Menurut dia, isu Papua sering diidentikkan dengan persoalan disintegrasi karena tuntutan merdeka. "Tapi tidak bisa menggandeng dua isu (rasisme dan separatisme), karena terdapat perbedaan konteks sejarah dan kepentingan. Dalam konstitusi negara tegas disampaikan persamaan hak setiap warga negara," ujar Meutya.
Tokoh muda Papua Steve Mara mengingatkan masyarakat Indonesia jangan termakan oleh propaganda yang dimainkan melalui media untuk menciptakan konflik di Papua. "Kasus rasisme atau perbedaan warna kulit perlu untuk kita refleksikan kembali, sehingga perlu saya ingatkan kembali bahwa dalam membaca dan melihat sebuah berita perlu kita lihat secara utuh agar kita tidak menjadi korban kejahatan teknologi masa kini," kata Steve.
Menurutnya, dalam kasus kematian George Floyd yang terjadi di Amerika Serikat ini bukanlah konflik yang terjadi antara kelompok dominan dan kelompok subordinat. "Namun konflik ini bermula setelah pria kulit hitam ini diduga menggunakan uang palsu di salah satu swalayan dan oleh petugas kepolisian setempat lehernya ditekan pakai lutut hingga George Floyd kehabisan napas dan meninggal dunia," ujar alumni Universitas Pertahanan ini pula.

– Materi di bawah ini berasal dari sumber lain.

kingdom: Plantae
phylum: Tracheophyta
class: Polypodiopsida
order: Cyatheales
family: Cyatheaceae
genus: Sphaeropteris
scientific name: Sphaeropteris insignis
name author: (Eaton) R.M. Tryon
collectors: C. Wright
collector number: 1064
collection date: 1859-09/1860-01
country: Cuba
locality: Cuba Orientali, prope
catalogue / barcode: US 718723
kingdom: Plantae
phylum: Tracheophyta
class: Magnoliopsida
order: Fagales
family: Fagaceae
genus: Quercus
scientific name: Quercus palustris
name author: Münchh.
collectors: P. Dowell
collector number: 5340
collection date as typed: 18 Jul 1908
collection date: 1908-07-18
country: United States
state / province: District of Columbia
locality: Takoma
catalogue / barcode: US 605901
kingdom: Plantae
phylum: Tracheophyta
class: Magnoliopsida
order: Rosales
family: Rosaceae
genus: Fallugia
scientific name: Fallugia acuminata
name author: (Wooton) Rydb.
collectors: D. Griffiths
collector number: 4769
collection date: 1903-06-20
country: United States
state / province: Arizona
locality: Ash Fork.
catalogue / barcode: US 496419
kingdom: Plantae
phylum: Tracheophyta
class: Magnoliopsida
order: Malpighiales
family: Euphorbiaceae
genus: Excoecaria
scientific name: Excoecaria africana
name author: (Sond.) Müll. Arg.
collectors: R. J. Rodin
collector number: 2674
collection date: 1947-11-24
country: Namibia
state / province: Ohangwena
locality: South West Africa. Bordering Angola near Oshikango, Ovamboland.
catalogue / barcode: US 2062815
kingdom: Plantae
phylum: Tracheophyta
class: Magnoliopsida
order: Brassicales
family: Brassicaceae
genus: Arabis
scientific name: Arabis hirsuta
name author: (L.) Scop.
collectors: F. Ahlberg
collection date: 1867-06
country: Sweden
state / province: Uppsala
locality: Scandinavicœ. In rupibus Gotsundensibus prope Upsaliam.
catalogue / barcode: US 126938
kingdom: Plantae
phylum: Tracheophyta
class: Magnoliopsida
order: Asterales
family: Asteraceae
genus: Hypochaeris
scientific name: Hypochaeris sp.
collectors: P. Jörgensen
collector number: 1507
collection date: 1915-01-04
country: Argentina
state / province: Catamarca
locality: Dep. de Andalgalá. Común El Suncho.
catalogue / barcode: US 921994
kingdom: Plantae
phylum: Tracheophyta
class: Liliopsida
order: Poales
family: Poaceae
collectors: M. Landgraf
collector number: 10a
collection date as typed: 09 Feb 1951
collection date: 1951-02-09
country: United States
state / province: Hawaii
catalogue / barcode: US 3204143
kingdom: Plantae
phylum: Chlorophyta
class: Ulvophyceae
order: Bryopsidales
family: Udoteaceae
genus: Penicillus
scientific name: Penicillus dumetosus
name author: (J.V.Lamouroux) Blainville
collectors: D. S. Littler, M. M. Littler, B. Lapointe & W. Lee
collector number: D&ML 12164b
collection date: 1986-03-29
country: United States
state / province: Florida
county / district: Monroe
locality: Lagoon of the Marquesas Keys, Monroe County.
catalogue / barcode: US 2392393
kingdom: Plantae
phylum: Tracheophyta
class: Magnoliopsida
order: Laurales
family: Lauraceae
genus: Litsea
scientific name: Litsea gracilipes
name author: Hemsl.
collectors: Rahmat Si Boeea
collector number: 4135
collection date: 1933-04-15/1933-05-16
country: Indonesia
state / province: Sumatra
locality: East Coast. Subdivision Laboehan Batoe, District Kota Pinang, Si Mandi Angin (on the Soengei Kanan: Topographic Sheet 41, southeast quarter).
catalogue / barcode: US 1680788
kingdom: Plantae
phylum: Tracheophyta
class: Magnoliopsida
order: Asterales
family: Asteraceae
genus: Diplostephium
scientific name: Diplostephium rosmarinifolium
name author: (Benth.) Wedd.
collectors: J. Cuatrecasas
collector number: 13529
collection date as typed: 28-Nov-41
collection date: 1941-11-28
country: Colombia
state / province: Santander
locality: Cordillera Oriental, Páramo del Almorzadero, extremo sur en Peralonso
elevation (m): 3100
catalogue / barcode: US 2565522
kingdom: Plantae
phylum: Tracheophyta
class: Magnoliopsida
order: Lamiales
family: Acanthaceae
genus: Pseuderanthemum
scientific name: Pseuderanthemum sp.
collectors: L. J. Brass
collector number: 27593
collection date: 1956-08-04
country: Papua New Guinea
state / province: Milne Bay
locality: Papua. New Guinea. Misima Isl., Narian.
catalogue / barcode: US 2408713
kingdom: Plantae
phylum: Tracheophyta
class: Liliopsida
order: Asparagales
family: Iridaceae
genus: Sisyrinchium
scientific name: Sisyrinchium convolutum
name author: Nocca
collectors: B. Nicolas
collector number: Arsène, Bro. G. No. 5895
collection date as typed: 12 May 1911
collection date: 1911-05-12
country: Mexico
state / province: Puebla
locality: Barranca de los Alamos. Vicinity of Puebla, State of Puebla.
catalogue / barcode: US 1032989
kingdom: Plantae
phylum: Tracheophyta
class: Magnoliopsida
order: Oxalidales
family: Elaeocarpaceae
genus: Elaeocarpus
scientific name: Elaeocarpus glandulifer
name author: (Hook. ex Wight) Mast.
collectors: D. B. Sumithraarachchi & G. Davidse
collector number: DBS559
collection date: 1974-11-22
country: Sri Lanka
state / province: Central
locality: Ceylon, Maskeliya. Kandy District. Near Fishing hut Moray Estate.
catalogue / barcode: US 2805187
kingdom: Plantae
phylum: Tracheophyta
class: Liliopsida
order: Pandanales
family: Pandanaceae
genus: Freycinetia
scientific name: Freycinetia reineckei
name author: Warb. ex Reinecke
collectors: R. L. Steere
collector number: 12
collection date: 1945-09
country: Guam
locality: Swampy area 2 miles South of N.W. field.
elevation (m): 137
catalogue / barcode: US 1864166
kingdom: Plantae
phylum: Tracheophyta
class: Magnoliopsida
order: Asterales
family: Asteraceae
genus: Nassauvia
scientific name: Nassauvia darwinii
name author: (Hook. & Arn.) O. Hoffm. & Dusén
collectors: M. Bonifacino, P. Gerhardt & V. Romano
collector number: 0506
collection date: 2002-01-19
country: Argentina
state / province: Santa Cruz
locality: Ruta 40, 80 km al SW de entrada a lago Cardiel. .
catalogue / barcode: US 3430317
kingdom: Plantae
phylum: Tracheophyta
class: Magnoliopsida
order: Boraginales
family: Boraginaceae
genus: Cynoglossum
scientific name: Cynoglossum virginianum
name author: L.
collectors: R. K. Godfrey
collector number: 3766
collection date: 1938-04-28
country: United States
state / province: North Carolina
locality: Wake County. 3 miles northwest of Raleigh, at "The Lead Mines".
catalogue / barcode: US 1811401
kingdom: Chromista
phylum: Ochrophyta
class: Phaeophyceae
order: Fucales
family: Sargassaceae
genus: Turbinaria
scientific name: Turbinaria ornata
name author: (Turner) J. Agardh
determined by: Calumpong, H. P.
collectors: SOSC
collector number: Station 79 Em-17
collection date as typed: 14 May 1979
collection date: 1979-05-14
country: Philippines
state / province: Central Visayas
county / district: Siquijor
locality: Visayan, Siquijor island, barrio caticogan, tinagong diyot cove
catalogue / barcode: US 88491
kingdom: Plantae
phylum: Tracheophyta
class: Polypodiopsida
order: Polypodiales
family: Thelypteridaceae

Jika dicermati secara baik, kata dia, tidak tercium bau rasisme dari kasus itu, melainkan kelalaian petugas yang mengakibatkan kematian terduga pengguna uang palsu. "Petugas yang melakukannya dihukum dengan hukum pembunuhan tingkat dua serta beberapa petugas lain yang bertugas bersama pada saat itu dihukum dengan hukuman pembunuhan tingkat tiga," katanya.
Pergerakan massa yang melakukan demonstrasi besar-besaran serta perlawanan di Amerika Serikat, lanjut Steve, merupakan hasil dari propaganda media yang mengaitkan isu kematian George Floyd dengan rasisme.